Novice programmer so in advance, sorry if what I'm writing is badly worded or just plain stupid.
I'm trying to scrape info from a website and store the results in a database. The goal is to get all the train numbers, the stations and see if the train is late or not. The way I started doing it is in a loop, I've been building up this URL by changing $LETTER
with each letter of the alphabet, one at a time: https://reservia.viarail.ca/GetStations.aspx?q=$LETTER
I then parse the results and store everything correctly in a database. This script doesn't take a long time to run so that's no issue. The issue comes when I'm trying to get all the trains that pass through each station.

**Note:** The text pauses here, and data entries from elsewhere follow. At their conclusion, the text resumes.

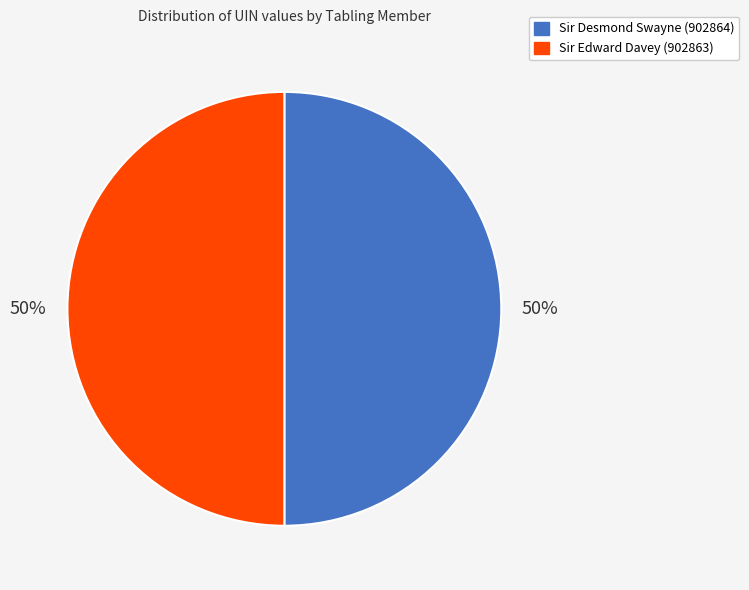

To the nearest percent, what percentage of the pie is Sir Edward Davey (902863)?

50%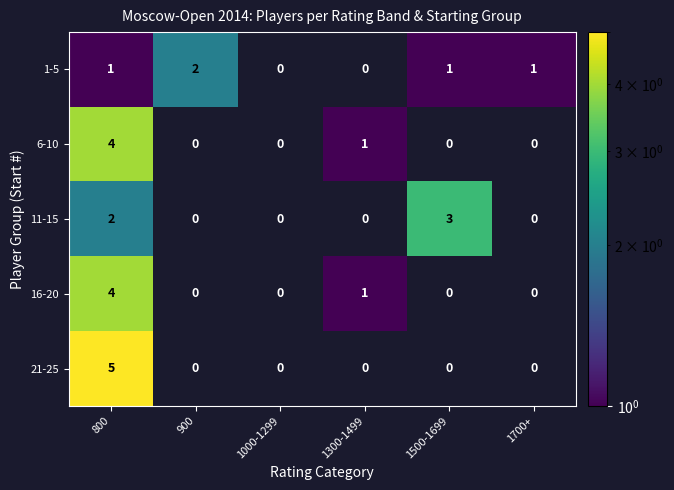

Is the value of 16-20 at 1300-1499 greater than the value of 21-25 at 800?

No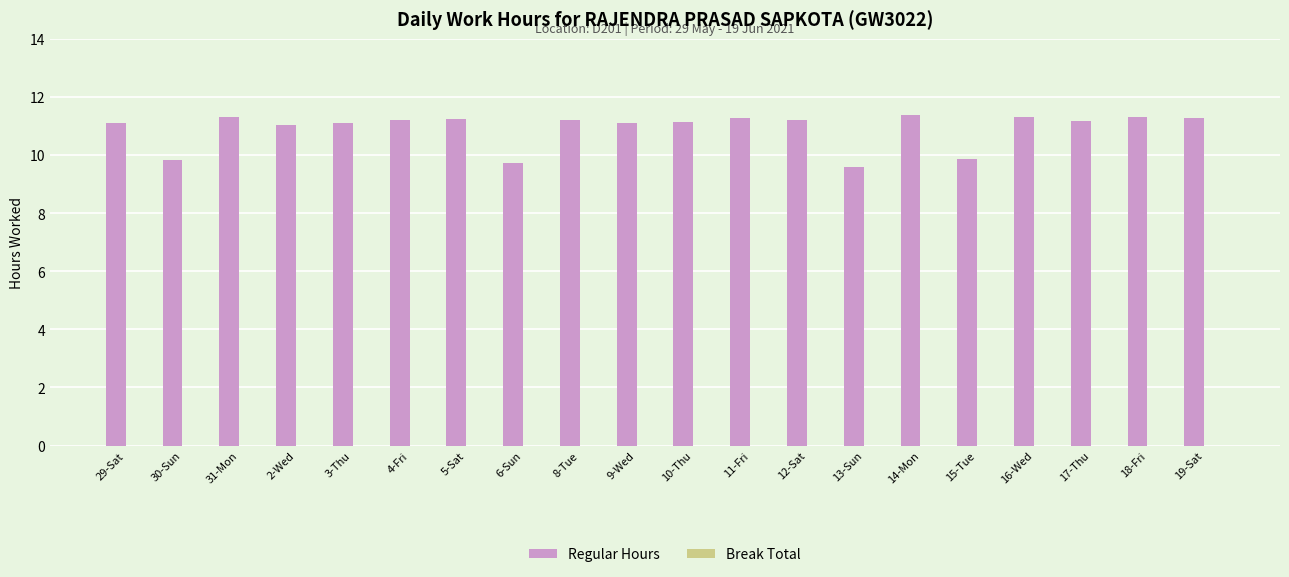

True or false: the data shows 11.3 at 16-Wed.

True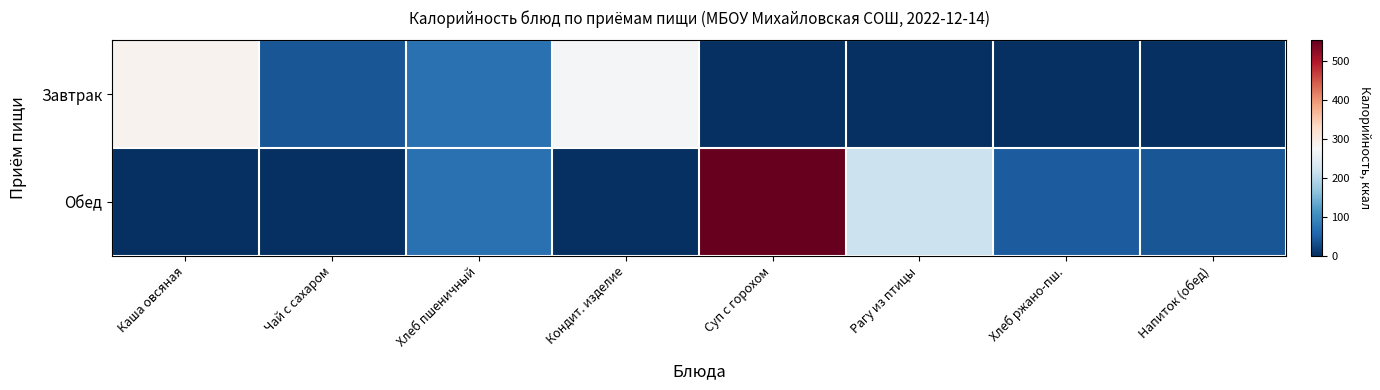

Reading left to right, transcribe all the data shown in this chart.

Завтрак: Каша овсяная=286	Чай с сахаром=40	Хлеб пшеничный=70	Кондит. изделие=272	Суп с горохом=0	Рагу из птицы=0	Хлеб ржано-пш.=0	Напиток (обед)=0
Обед: Каша овсяная=0	Чай с сахаром=0	Хлеб пшеничный=70	Кондит. изделие=0	Суп с горохом=552	Рагу из птицы=217	Хлеб ржано-пш.=46	Напиток (обед)=40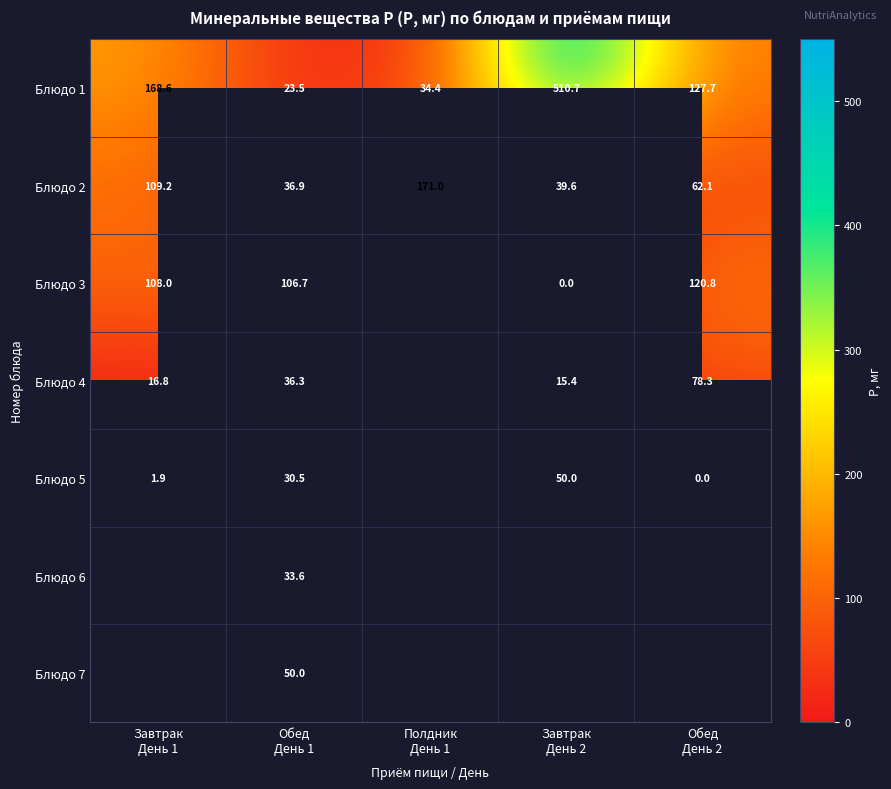

What is the average value of the Блюдо 1 series?

173.0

To do this, I go through every station that was stored previously (580 of them) and then using this URL and changing the $DATE
for today in YYY-MM-DD
and $CODE
with the station code:
reservia.viarail.ca/tsi/GetTrainList.aspx?OriginStationCode=$CODE&Date=$DATE
So for example, I would have This link for Montreal
and I would go through each element of the table and see the train number to then insert it in a table. That was my plan so far but it is taking way too much time to run this script (over 7 minutes) which makes sense since we're opening 580 pages.
What's a better way of doing this? I'm using python as I'm trying to learn it so I've been importing the urllib library and using it to decode the page, and then I would sort through the data. Thanks for any suggestion/help!